◆ **Work instructions**
Within the listing, how many lines include "Baer"? Please answer with a bare number.
** Entries shown follows **
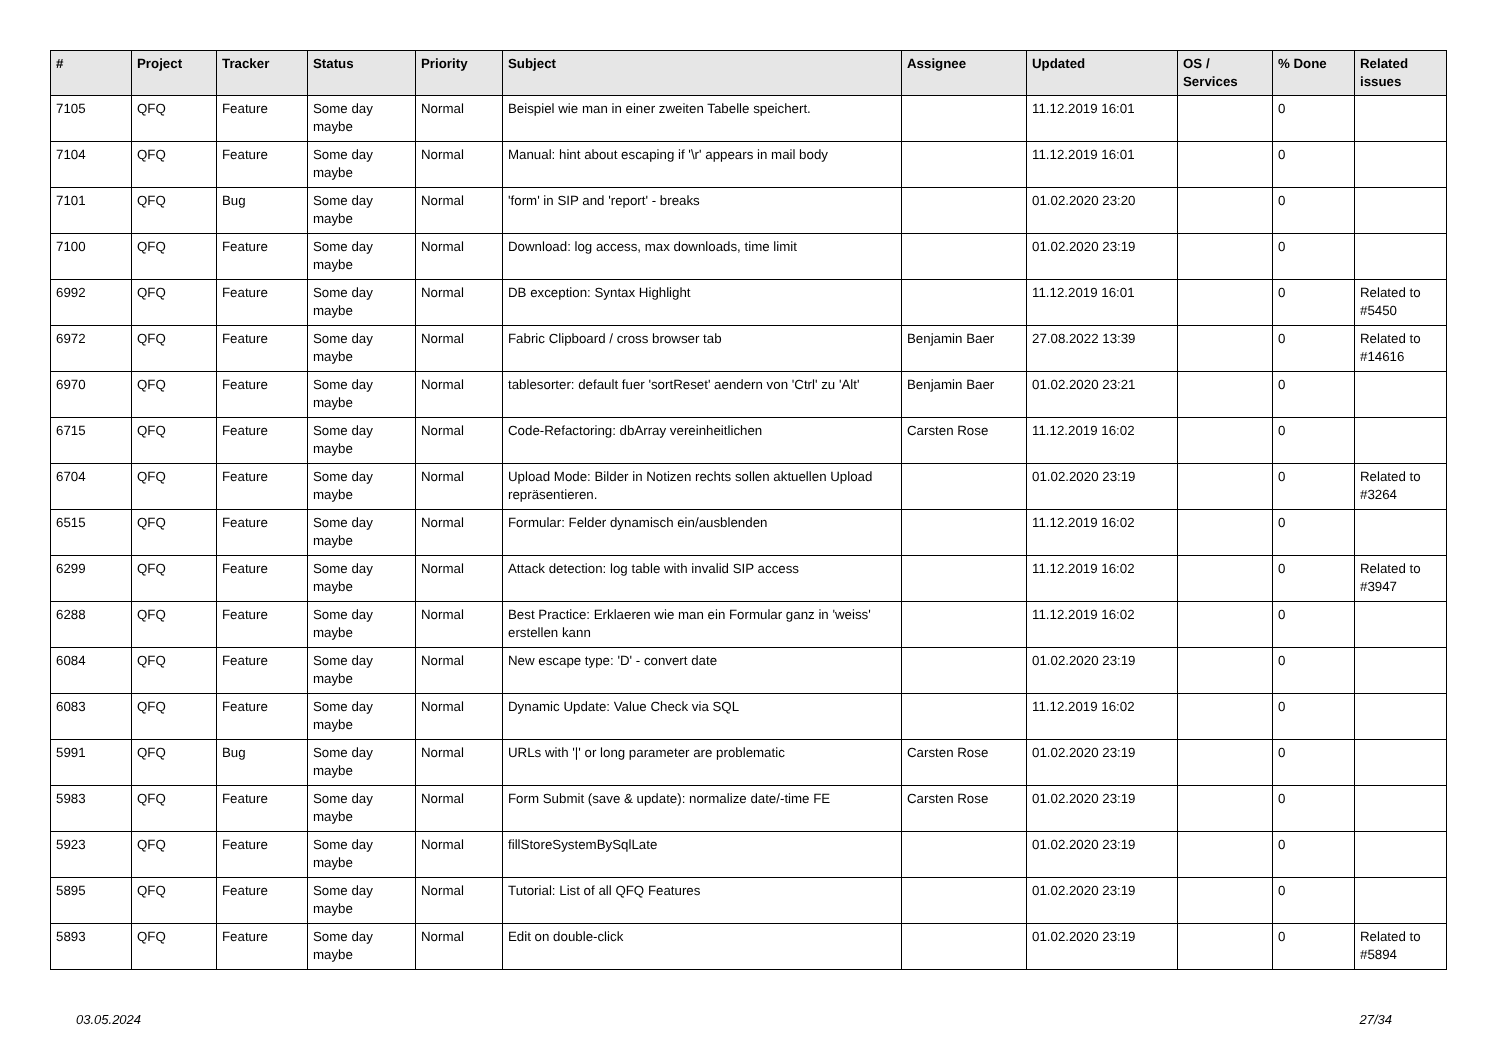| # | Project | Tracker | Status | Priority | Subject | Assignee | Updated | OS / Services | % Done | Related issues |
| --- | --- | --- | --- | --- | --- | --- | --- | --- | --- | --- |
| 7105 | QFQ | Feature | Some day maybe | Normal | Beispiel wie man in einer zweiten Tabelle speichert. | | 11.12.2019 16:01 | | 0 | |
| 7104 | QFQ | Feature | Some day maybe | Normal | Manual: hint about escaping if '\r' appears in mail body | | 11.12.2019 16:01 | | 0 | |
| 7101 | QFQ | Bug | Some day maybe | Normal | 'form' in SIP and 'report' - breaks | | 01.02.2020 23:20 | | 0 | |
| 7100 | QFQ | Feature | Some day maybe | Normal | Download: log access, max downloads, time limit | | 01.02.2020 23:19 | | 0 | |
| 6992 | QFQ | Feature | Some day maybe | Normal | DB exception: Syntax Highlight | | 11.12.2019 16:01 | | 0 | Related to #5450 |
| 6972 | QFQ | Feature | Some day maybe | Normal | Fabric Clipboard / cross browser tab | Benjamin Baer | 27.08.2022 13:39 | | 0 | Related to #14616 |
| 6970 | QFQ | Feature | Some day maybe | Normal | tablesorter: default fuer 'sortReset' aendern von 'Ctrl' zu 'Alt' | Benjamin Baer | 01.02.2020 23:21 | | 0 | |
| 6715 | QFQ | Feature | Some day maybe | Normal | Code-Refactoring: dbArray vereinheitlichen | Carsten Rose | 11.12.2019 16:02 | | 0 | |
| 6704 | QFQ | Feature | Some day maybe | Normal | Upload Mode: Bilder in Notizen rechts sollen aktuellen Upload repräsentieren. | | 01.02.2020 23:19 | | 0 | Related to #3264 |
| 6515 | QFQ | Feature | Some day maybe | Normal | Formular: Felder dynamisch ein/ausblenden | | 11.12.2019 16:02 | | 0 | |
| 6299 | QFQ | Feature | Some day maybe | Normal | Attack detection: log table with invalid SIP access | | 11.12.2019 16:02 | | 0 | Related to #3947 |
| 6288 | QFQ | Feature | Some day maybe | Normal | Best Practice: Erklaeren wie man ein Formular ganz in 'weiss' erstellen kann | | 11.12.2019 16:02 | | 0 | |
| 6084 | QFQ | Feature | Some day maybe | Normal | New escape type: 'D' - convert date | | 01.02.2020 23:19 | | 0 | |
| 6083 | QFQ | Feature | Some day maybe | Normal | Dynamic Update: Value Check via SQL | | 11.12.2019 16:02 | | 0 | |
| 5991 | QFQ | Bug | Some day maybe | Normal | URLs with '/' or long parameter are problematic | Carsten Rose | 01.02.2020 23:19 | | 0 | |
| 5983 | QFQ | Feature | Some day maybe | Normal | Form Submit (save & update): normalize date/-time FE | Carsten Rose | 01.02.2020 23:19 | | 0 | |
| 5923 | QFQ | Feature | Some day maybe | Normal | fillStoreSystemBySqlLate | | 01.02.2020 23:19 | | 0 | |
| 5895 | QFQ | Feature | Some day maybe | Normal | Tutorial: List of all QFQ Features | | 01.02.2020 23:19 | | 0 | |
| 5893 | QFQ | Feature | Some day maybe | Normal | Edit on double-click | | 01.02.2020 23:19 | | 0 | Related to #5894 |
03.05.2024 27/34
** End of Entries shown **
◆ **Expected answer**
2